Review Gitlab setup¶

Gitlab setup - my-webapp-ci-cd-demo¶

Once you’ve selected the dev branch, you should see different folders in the my-webapp-ci-cd-demo repo.

• jenkins: This is folder that will be consumed by the CI Server. It contains all the right scripts to process this folder and do the app deployment, update the ADC-services repo, …

• my-adc-cluster: this folder will contain the ADC cluster target to host our ADC service. It contains the name of the targetted cluster. Consul will provide us with all the right information related to it: BIG-IP IPs, credentials, … You will also see the service we want to deploy on our ADC cluster. Take some time to review the service definition. You will see that: we leverage the AS3 service definition schema, pool members are not yet defined and that our service definition includes a WAF policy.

  

  The pool member(s) are not defined already because the application is not deployed. In a dynamic environment, you can’t guess what the pool member(s) will be. We will need to deploy the application, get the pool member(s) information and update our service definition accordingly.

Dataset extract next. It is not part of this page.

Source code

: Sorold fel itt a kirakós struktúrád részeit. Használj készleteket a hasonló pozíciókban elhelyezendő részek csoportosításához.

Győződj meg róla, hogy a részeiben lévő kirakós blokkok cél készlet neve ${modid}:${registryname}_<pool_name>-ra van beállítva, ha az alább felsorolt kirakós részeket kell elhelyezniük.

• my-app-definition: this folder contains the app definition. It contains files that we will use to deploy the app on Openshift: deployment, services, route

• test: this folder contains multiple tests to do against the app to ensure it is up and running as expected.

There is also an important file at the root of the repo: jenkinsFile. When you trigger a webhook from GitLab to Jenkins, the first thing Jenkins will do is to retrieve this repo. From here, it will process the jenkinsFile to know what to do (there are other ways but that is how we will proceed here). The whole pipeline is defined in this file and it will execute scripts in the jenkins folder

Every time this repo is updated, it will trigger an already defined WebHook. This WebHook will trigger a pipeline on the Jenkins server. In your my-webapp-ci-cd-demo repo, Go to Setting > Integration to review the WebHook defined.

You can learn more about WebHooks here: WebHooks.

Here you can see that GitLab is setup to send a “signal” to:

http://172.18.0.3:8080/project/my-webapp-ci-cd-demo-dev

172.18.0.3 is the IP Address of our container running Jenkins (it’s a docker network). The URI: /project/my-webapp-ci-cd-demo-dev defines a project/job/pipeline defined on Jenkins. This is our pipeline.

This specific pipeline will be triggered every time we update our my-webapp-ci-cd-demo repo.

Note

There is a file called DELETE at the root of the my-webapp-ci-cd-demo repo. This file is needed to do the IaC demo. We will explain this in module2.

Gitlab setup - ADC-Services¶

If you go into the repo ADC-Services and select the dev branch, you should see this:

Here you should have a folder(s) (here one). Each directory represents a BIG-IP cluster. In this case, we have a single cluster called cluster-nicolas

The different python scripts available here will be used by the jenkinsFile to execute the Jenkins pipeline called adc-services-dev.

if you check the folder cluster-nicolas, you’ll see that its empty for now. The reason is that we haven’t deployed yet an application in this cluster. There is only one file called OWNER.

The main reason for this OWNER file was to put something into the folder. If the folder was empty, it wouldn’t show up in GitLab.

We can also check the WebHook created by going into Settings > Integration:

Gitlab setup - Larry/Security-Policies¶

Here there is no dev branch. We only have already “approved” security policies that can be consumed by the different application teams. They can retrieve those security policies and import them into their CI/CD pipelines.

If you browse this repository, you’ll see the following:

Click on the folder policies to see what is available to the application teams.

Here we see that people have access to three different WAF policies. In our demo, we will use the policy called asm-policy-linux-high.xml.